_Task brief_: Each record needs to be retyped exactly, though its pictures should not appear.
+-------+
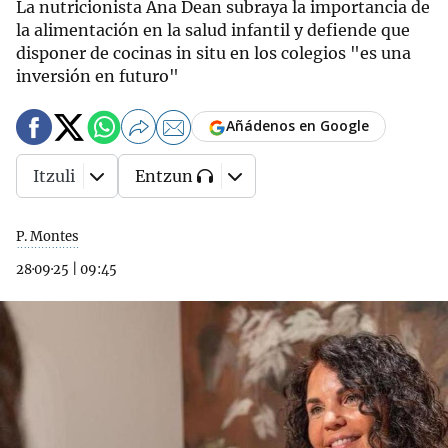
La nutricionista Ana Dean subraya la importancia de
la alimentación en la salud infantil y defiende que
disponer de cocinas in situ en los colegios "es una
inversión en futuro"
Añádenos en Google
Itzuli
Entzun
P. Montes
28·09·25
|
09:45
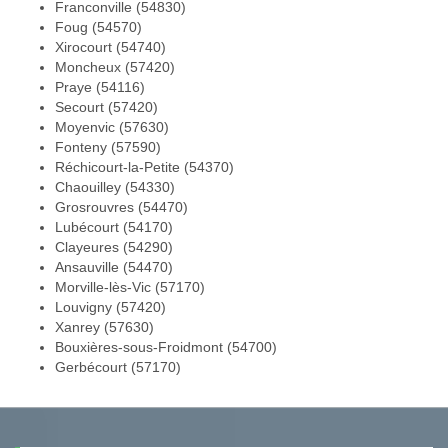
Franconville (54830)
Foug (54570)
Xirocourt (54740)
Moncheux (57420)
Praye (54116)
Secourt (57420)
Moyenvic (57630)
Fonteny (57590)
Réchicourt-la-Petite (54370)
Chaouilley (54330)
Grosrouvres (54470)
Lubécourt (54170)
Clayeures (54290)
Ansauville (54470)
Morville-lès-Vic (57170)
Louvigny (57420)
Xanrey (57630)
Bouxières-sous-Froidmont (54700)
Gerbécourt (57170)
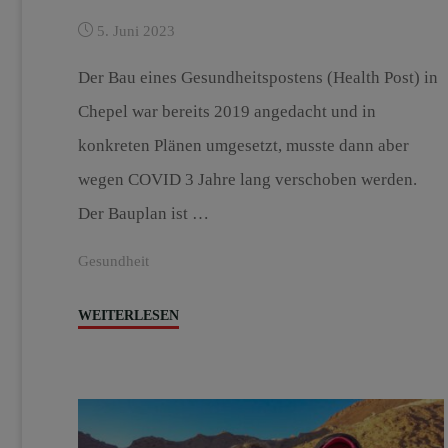
5. Juni 2023
Der Bau eines Gesundheitspostens (Health Post) in
Chepel war bereits 2019 angedacht und in
konkreten Plänen umgesetzt, musste dann aber
wegen COVID 3 Jahre lang verschoben werden.
Der Bauplan ist …
Gesundheit
"Ein
WEITERLESEN
Human
Health
Post
für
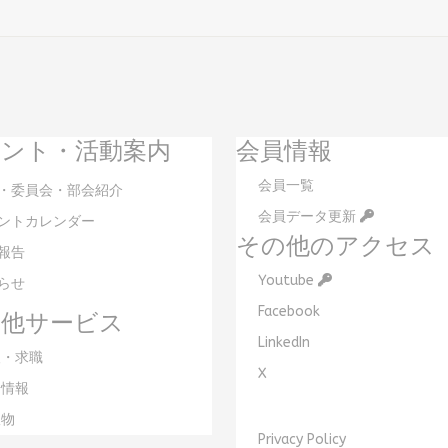
ント・活動案内
会員情報
会員一覧
・委員会・部会紹介
会員データ更新
ントカレンダー
その他のアクセス
報告
Youtube
らせ
Facebook
の他サービス
LinkedIn
・求職
X
情報
物
Privacy Policy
+-------+
_Solution to this exercise_:
La nutricionista Ana Dean subraya la importancia de
la alimentación en la salud infantil y defiende que
disponer de cocinas in situ en los colegios "es una
inversión en futuro"
Añádenos en Google
Itzuli
Entzun
P. Montes
28·09·25
|
09:45
Franconville (54830)
Foug (54570)
Xirocourt (54740)
Moncheux (57420)
Praye (54116)
Secourt (57420)
Moyenvic (57630)
Fonteny (57590)
Réchicourt-la-Petite (54370)
Chaouilley (54330)
Grosrouvres (54470)
Lubécourt (54170)
Clayeures (54290)
Ansauville (54470)
Morville-lès-Vic (57170)
Louvigny (57420)
Xanrey (57630)
Bouxières-sous-Froidmont (54700)
Gerbécourt (57170)
5. Juni 2023
Der Bau eines Gesundheitspostens (Health Post) in
Chepel war bereits 2019 angedacht und in
konkreten Plänen umgesetzt, musste dann aber
wegen COVID 3 Jahre lang verschoben werden.
Der Bauplan ist …
Gesundheit
"Ein
WEITERLESEN
Human
Health
Post
für
ント・活動案内
会員情報
会員一覧
・委員会・部会紹介
会員データ更新
ントカレンダー
その他のアクセス
報告
Youtube
らせ
Facebook
の他サービス
LinkedIn
・求職
X
情報
物
Privacy Policy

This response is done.